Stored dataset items
┏━━
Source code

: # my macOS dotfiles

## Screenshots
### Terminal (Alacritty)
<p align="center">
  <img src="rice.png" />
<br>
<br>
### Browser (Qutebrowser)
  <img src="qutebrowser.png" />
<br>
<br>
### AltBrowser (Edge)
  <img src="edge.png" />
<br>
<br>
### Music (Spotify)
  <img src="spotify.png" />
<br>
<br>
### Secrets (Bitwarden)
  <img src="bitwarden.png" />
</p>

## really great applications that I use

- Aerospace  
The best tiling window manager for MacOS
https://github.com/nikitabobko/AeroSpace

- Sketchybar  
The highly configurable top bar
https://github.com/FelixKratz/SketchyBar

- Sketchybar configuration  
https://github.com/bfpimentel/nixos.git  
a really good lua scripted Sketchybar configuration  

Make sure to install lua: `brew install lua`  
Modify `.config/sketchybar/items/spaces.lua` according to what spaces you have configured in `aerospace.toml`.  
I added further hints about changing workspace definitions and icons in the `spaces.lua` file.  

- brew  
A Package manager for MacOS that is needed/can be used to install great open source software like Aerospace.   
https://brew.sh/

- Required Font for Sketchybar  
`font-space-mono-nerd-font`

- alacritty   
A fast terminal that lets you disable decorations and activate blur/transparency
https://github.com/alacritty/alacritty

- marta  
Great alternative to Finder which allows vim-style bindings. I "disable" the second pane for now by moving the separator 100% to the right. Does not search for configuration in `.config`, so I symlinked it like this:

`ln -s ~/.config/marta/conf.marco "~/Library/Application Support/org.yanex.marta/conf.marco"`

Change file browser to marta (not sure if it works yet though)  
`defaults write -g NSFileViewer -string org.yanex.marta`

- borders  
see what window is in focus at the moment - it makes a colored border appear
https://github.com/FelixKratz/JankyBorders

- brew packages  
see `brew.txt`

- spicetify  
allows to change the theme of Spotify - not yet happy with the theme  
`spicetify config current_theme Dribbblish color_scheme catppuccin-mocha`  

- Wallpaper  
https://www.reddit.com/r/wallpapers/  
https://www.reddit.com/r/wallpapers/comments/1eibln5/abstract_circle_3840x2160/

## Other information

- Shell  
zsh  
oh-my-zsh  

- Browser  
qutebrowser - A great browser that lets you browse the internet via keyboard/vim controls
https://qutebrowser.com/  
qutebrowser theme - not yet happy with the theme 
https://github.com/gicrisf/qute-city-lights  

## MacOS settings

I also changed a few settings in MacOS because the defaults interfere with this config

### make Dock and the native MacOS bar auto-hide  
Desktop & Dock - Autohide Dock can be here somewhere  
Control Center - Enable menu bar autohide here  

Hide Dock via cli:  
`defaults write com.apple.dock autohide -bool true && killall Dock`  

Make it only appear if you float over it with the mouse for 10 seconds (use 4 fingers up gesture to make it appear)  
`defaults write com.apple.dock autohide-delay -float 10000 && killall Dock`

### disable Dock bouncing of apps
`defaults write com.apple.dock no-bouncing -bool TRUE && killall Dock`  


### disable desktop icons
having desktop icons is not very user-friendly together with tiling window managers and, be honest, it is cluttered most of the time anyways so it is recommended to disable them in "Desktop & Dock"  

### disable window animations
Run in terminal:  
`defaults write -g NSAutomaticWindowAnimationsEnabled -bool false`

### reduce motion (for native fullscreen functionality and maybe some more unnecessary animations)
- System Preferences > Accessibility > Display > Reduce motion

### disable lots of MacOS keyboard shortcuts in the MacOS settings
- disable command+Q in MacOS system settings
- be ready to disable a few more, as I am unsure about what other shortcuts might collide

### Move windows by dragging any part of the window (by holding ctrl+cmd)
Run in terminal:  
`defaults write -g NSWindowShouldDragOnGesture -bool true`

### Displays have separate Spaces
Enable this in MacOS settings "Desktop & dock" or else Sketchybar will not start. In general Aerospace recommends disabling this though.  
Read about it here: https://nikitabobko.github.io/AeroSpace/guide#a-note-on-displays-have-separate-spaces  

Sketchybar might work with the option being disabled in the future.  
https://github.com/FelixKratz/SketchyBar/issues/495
┗━━
## [Task brief]
All that should be written out is the stretch of lines above between the one holding "com.apple.dock autohide -bool" and the one holding "### disable Dock bouncing of apps", inclusive, exactly as given.

## [Response area]
`defaults write com.apple.dock autohide -bool true && killall Dock`  

Make it only appear if you float over it with the mouse for 10 seconds (use 4 fingers up gesture to make it appear)  
`defaults write com.apple.dock autohide-delay -float 10000 && killall Dock`

### disable Dock bouncing of apps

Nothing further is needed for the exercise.